Vayu (air) draws a parallel between wind and time. like the earth’s planetary journey, over time the wind cooled the fiery ball to create a globe that could give birth to life forms in the ideal temperature. Time here is represented through a piece of cloth. looking at our own human history, the photographic installation  illustrates how the action of the wind reclaims the scaffolding by covering it with dust and other moving earth particles.

The fourth image Jal explores water as an essential element; which covers 70 per cent of the earth’s surface and is fast depleting in its potable form. “The earth gives us oil and we create plastic from it. I try to draw attention to the fact that it costs much less to produce little plastic bottles, then discard or recycle them” she says.

In the image Akash, the sky holds the creative energy that flows within mankind itself. This energy reflects in the ability of mankind to create, transform as well as discard material as an urban consuming being. “We build and pollute this world, as the planet remains in flux between nature and artifact,” she says. Shraddha adds: “My project is a public art thing and hence it should be an experiment. There are so many people in the public space, so my attempt was to make a work that is universal. The entire experience which have been gone through for the work can’t be expressed through words,” she says.

For her everything is a process and human beings are just a minuscule part of it. Growing up in an agrarian, semi-rural environment, she instead of creating installations for a gallery decided to use visual signifiers.
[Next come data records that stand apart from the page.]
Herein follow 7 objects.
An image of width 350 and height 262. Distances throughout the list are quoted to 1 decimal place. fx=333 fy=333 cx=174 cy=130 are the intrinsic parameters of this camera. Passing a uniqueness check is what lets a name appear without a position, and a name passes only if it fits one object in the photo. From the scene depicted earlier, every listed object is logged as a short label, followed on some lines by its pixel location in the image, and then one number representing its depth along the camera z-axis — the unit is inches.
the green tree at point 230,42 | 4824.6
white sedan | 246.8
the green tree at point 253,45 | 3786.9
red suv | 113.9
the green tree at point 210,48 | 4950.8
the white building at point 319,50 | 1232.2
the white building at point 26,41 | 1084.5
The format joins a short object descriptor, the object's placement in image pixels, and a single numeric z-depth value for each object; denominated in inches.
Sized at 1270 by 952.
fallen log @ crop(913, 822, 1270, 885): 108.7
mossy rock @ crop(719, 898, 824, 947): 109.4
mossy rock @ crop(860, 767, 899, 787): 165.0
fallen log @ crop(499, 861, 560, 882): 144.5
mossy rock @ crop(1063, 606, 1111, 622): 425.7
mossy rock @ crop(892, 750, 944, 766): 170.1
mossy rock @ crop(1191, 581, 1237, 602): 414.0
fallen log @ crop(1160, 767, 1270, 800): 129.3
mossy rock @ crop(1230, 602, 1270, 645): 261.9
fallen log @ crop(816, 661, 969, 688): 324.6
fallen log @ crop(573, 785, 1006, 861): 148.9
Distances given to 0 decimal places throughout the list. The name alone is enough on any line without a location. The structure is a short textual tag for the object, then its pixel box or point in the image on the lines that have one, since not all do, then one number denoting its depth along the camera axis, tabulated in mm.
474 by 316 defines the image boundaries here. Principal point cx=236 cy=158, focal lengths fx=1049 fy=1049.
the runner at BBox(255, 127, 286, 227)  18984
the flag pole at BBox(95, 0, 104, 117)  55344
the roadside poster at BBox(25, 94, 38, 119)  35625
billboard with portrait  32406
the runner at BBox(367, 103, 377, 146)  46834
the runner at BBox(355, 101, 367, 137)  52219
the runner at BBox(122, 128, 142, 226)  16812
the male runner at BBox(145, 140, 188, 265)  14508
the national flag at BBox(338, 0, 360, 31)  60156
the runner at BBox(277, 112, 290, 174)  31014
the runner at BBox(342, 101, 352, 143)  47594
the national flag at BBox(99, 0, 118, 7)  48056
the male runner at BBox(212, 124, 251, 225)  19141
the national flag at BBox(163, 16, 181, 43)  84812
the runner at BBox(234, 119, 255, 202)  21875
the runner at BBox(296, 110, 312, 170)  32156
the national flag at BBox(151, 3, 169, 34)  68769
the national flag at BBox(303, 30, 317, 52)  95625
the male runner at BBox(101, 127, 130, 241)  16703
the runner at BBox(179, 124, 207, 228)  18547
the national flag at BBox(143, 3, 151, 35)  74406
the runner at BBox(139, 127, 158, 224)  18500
“That is what I am exploring. A celebration - with a highly critical eye - considering the complexities of our times. I am formulating a way to set up an installation that will provide an all-encompassing experience of all these various layers of thought, subtleties and nuances,” she says. A section of the installation was designed in collaboration with ceramic artist Ruby Jhunjhunwalla who added supplementary clay forms that help tie together the concept of Benevolence.